* **Stored data**:
== == ==
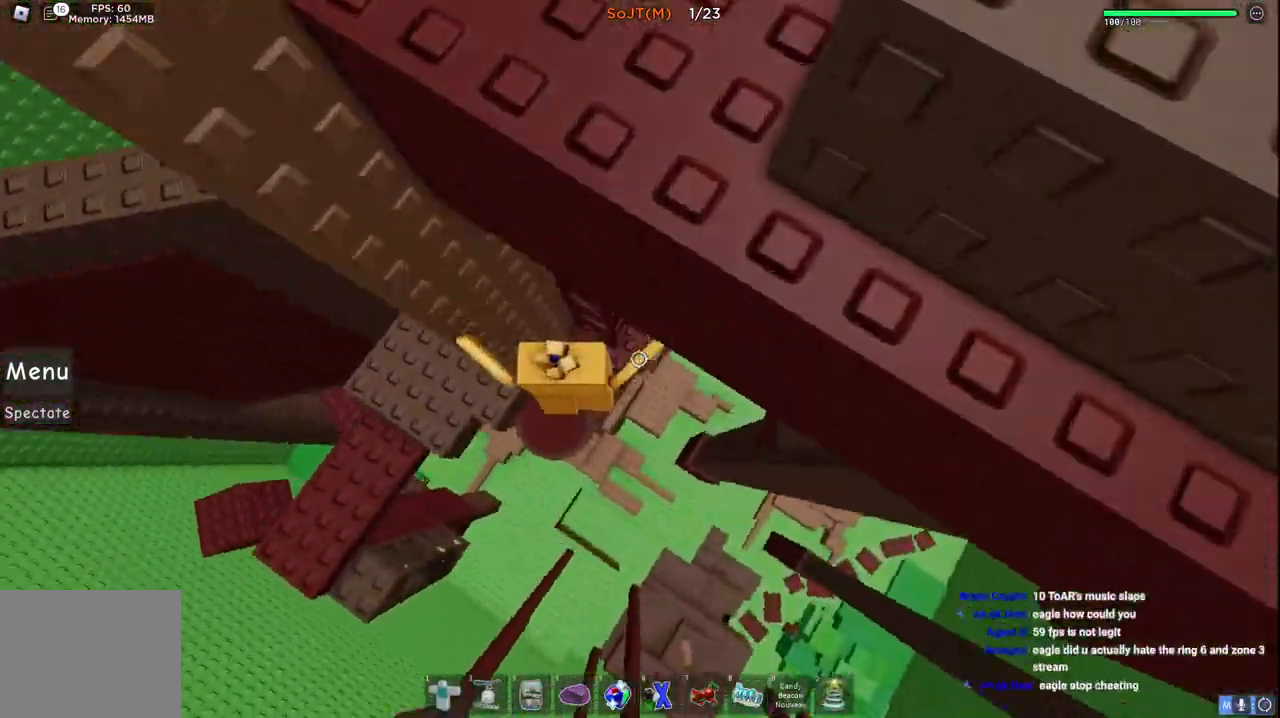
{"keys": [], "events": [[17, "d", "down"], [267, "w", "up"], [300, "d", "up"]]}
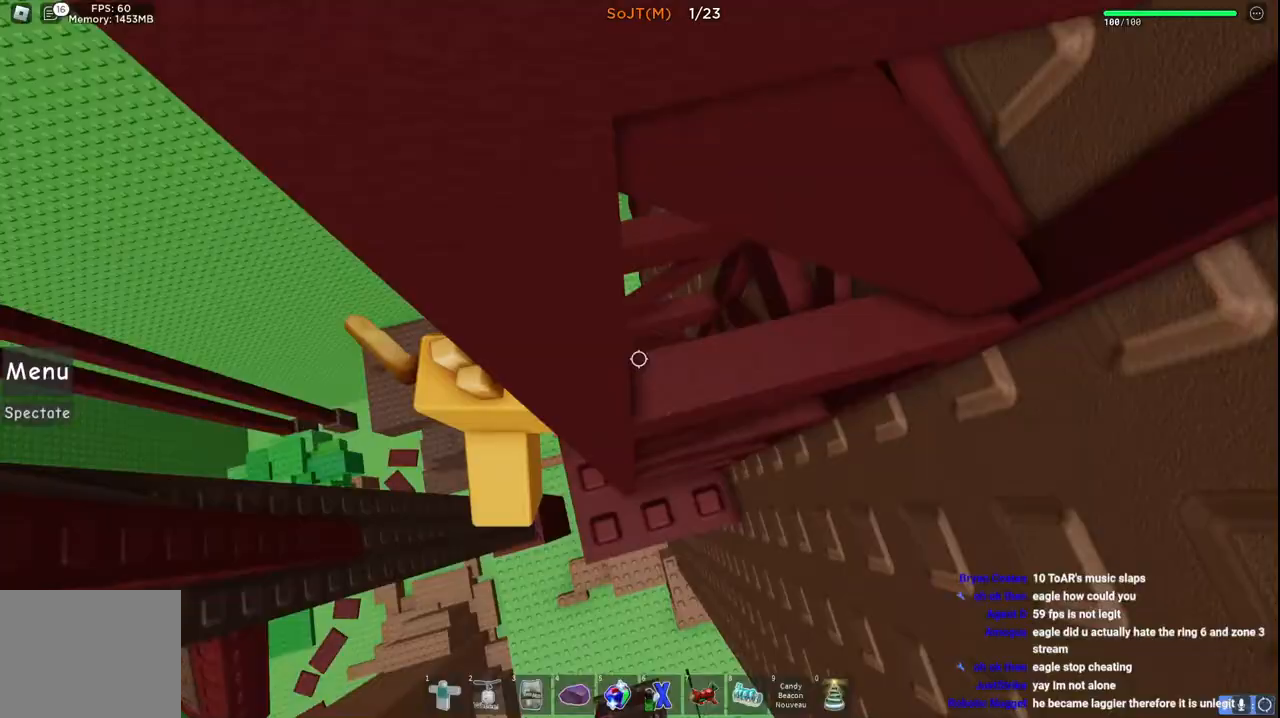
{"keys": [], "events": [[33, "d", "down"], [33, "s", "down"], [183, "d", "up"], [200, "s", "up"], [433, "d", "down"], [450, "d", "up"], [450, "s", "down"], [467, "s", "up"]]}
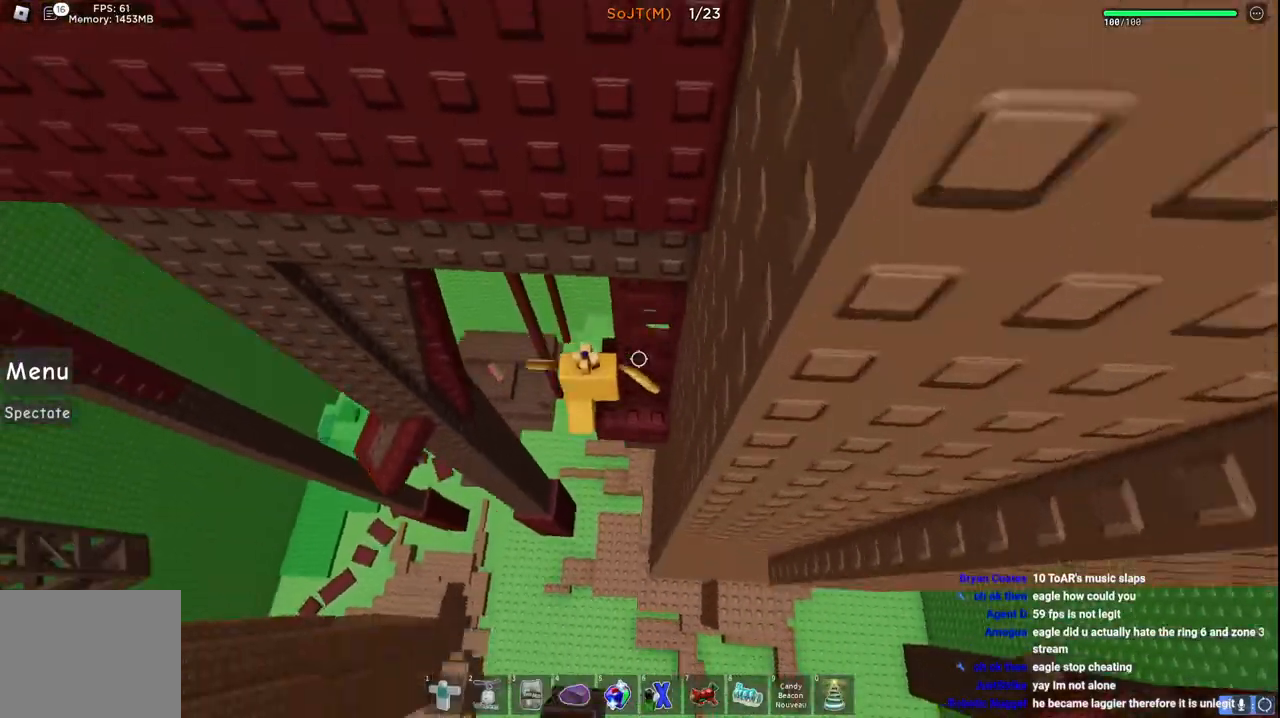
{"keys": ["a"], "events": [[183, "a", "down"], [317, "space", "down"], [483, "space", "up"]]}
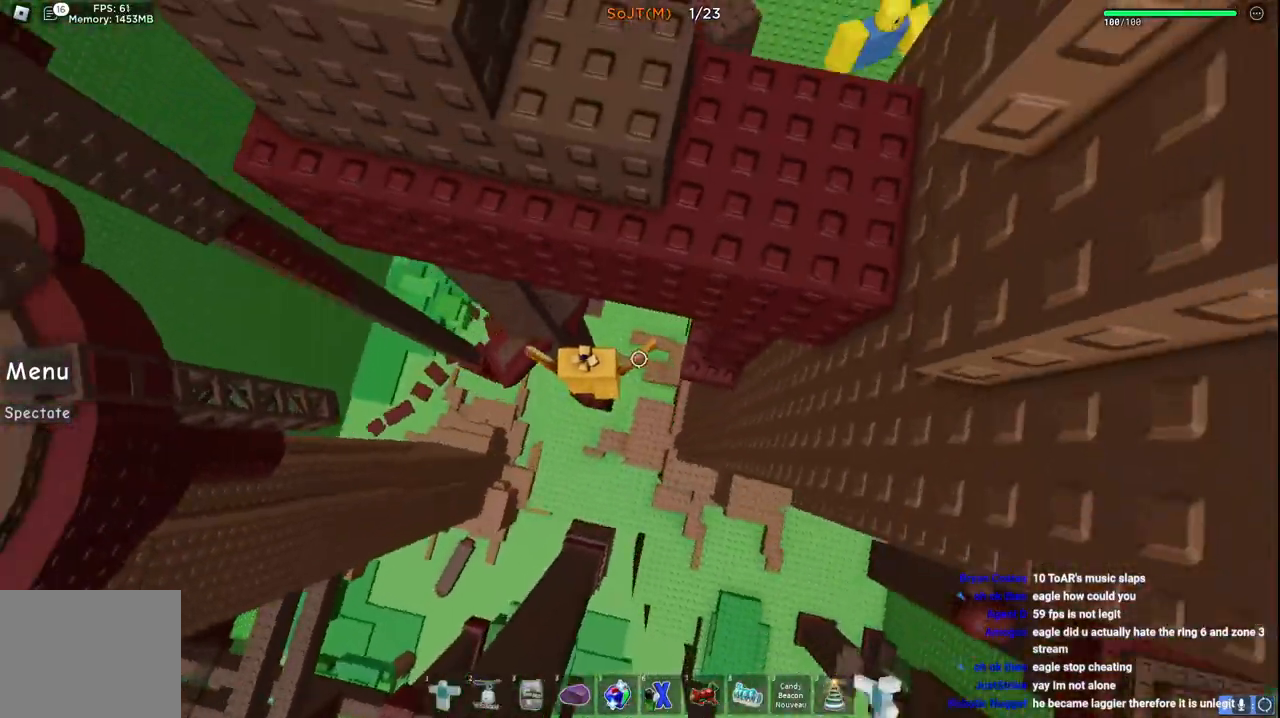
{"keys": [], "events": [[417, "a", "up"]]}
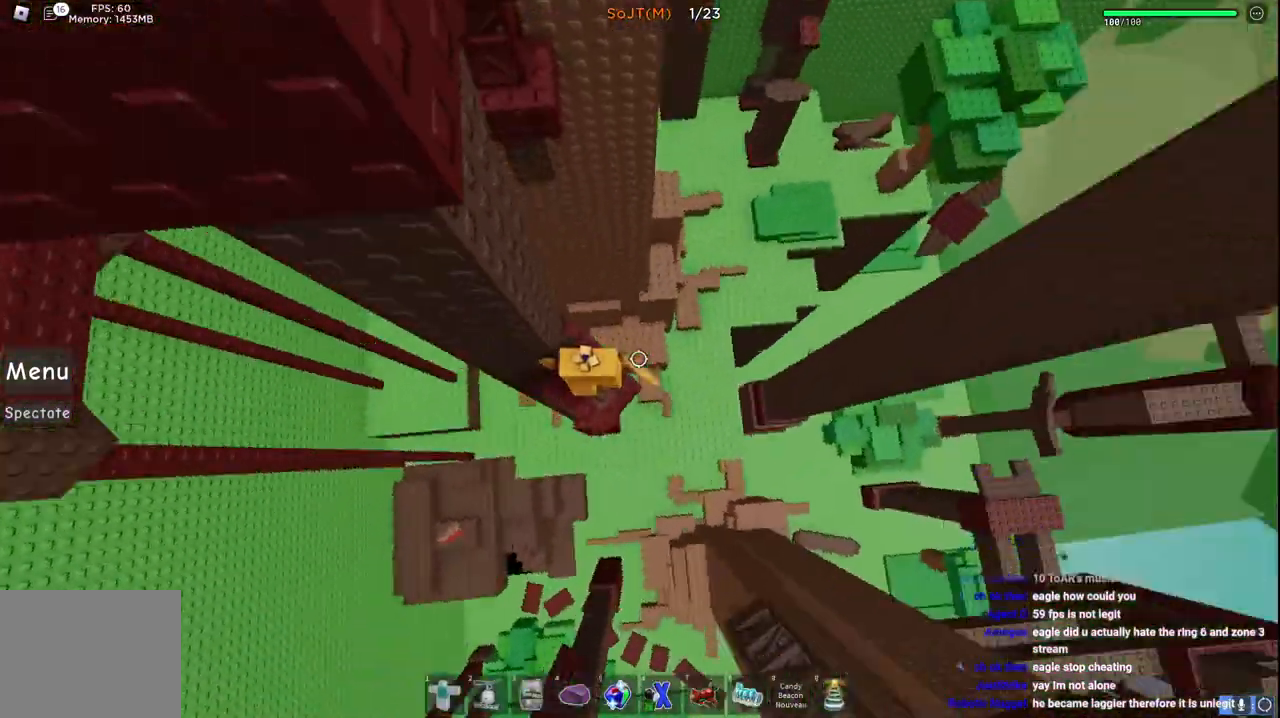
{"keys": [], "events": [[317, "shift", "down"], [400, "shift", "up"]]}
== == ==
* **Your task**: Copy every record above exactly, leaving out any pictures.

* **Answer section**:
{"keys": [], "events": [[17, "d", "down"], [267, "w", "up"], [300, "d", "up"]]}
{"keys": [], "events": [[33, "d", "down"], [33, "s", "down"], [183, "d", "up"], [200, "s", "up"], [433, "d", "down"], [450, "d", "up"], [450, "s", "down"], [467, "s", "up"]]}
{"keys": ["a"], "events": [[183, "a", "down"], [317, "space", "down"], [483, "space", "up"]]}
{"keys": [], "events": [[417, "a", "up"]]}
{"keys": [], "events": [[317, "shift", "down"], [400, "shift", "up"]]}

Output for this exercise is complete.